Which side are you on?
“I am on the side of those who experience the transformation with all the associated and connected risks. Of those who return to their origins and perhaps experience the struggle of those who, by transforming themselves, have distanced themselves from what they left behind.”
Often the neighborhoods of Rome act as the theater for his stories. What do you find fascinating about these suburbs?

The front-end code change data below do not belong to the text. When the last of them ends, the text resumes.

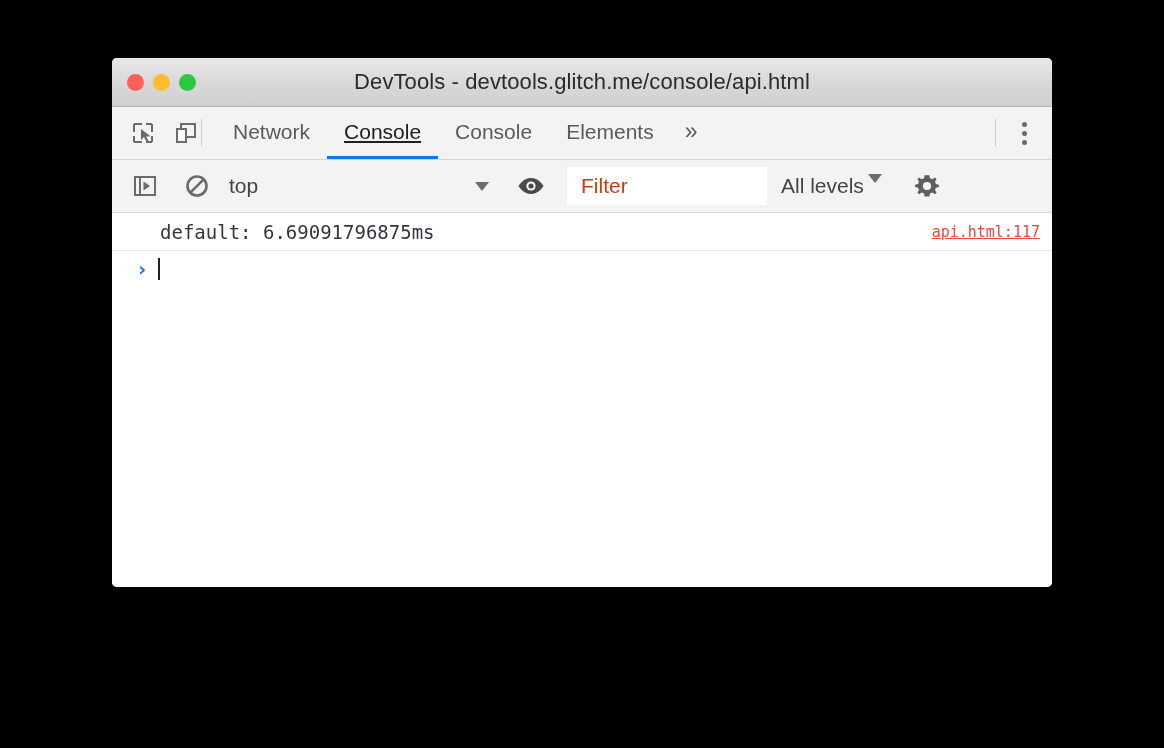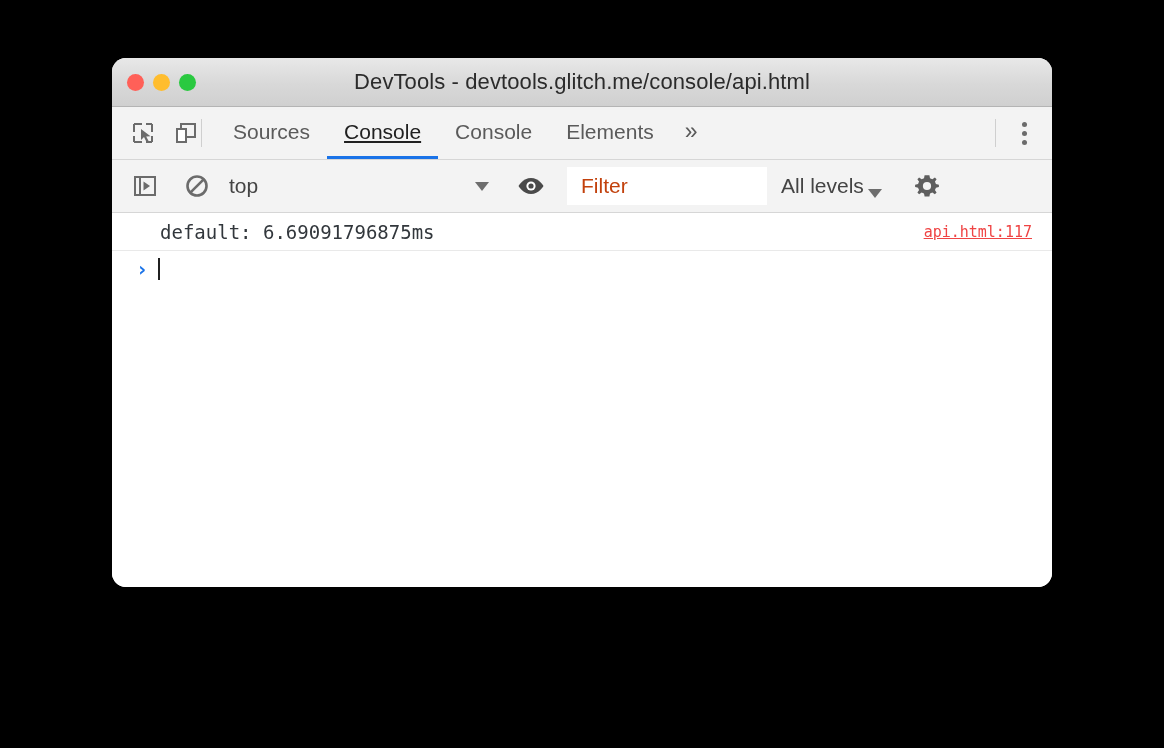--- a/index.html
+++ b/index.html
@@ -23,7 +23,7 @@
     width: 940px;
     height: 529px;
     background: #ffffff;
-    border-radius: 14px;
+    border-radius: 5px;
     overflow: hidden;
     box-shadow: 0 0 0 0.5px rgba(0,0,0,0.35);
   }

“The neighborhood of “Brucia l’origine” is the Appio-Tuscolano which I have known well since I was a child. That quadrant is a bit like the litmus test of an entire country because since the Second World War it has been a neighborhood that has slowly grown. Via Lemonia, il Parco degli Acquedotti in the 1970s it was the second largest slum in Rome. The whole city was made up of camps. In the 1990s, Via Tuscolana was one of the largest commercial streets in Europe and today that neighborhood is experiencing a downward spiral of impoverishment. Today Via Tuscolana is melancholy to those who remember it in the past. The redistribution of wealth is contracting, with the poor continuing to grow. And then there are those neighborhoods that are beyond the GRA and present an even different Rome. The Appio Tuscolano is a border line”.
“Everything asks for salvation” is now a successful Netflix series. What was it like going from the book to the small screen?
“I immediately decided to stay within this transformation because I had the underlying theme at heart, which is that of psychological distress. Having experienced it from the inside, like all transformations, it didn’t shock me too much. Of course, I experienced the public’s judgment with great tension. However, I experienced the adaptation from a literary language to a serial language with great participation and passion, but from within. This was a great fortune.”